» Exercise requirements: Could you set out every line of the records below as a numbered list, leaving out any blank lines?

» Data excerpts:
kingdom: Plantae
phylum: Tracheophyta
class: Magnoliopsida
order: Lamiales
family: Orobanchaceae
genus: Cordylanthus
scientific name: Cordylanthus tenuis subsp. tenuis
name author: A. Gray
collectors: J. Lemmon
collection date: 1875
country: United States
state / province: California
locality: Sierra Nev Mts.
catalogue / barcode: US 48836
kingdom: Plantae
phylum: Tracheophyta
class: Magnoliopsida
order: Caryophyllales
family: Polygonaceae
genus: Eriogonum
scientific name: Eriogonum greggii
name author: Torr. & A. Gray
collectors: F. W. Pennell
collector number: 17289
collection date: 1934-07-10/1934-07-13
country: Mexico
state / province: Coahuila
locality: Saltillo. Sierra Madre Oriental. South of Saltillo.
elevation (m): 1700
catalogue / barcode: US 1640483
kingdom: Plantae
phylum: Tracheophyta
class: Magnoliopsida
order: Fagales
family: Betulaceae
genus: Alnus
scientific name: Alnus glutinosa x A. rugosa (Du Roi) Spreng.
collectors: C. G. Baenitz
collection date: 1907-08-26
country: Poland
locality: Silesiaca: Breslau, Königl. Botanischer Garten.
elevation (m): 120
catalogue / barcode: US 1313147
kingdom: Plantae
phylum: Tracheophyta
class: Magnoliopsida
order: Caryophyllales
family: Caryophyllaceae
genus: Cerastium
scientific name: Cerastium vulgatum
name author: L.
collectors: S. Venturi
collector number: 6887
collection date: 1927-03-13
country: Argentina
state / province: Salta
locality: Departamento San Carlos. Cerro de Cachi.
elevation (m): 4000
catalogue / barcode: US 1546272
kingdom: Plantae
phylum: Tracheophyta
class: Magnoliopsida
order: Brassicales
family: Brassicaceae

» Full response:
1. kingdom: Plantae
2. phylum: Tracheophyta
3. class: Magnoliopsida
4. order: Lamiales
5. family: Orobanchaceae
6. genus: Cordylanthus
7. scientific name: Cordylanthus tenuis subsp. tenuis
8. name author: A. Gray
9. collectors: J. Lemmon
10. collection date: 1875
11. country: United States
12. state / province: California
13. locality: Sierra Nev Mts.
14. catalogue / barcode: US 48836
15. kingdom: Plantae
16. phylum: Tracheophyta
17. class: Magnoliopsida
18. order: Caryophyllales
19. family: Polygonaceae
20. genus: Eriogonum
21. scientific name: Eriogonum greggii
22. name author: Torr. & A. Gray
23. collectors: F. W. Pennell
24. collector number: 17289
25. collection date: 1934-07-10/1934-07-13
26. country: Mexico
27. state / province: Coahuila
28. locality: Saltillo. Sierra Madre Oriental. South of Saltillo.
29. elevation (m): 1700
30. catalogue / barcode: US 1640483
31. kingdom: Plantae
32. phylum: Tracheophyta
33. class: Magnoliopsida
34. order: Fagales
35. family: Betulaceae
36. genus: Alnus
37. scientific name: Alnus glutinosa x A. rugosa (Du Roi) Spreng.
38. collectors: C. G. Baenitz
39. collection date: 1907-08-26
40. country: Poland
41. locality: Silesiaca: Breslau, Königl. Botanischer Garten.
42. elevation (m): 120
43. catalogue / barcode: US 1313147
44. kingdom: Plantae
45. phylum: Tracheophyta
46. class: Magnoliopsida
47. order: Caryophyllales
48. family: Caryophyllaceae
49. genus: Cerastium
50. scientific name: Cerastium vulgatum
51. name author: L.
52. collectors: S. Venturi
53. collector number: 6887
54. collection date: 1927-03-13
55. country: Argentina
56. state / province: Salta
57. locality: Departamento San Carlos. Cerro de Cachi.
58. elevation (m): 4000
59. catalogue / barcode: US 1546272
60. kingdom: Plantae
61. phylum: Tracheophyta
62. class: Magnoliopsida
63. order: Brassicales
64. family: Brassicaceae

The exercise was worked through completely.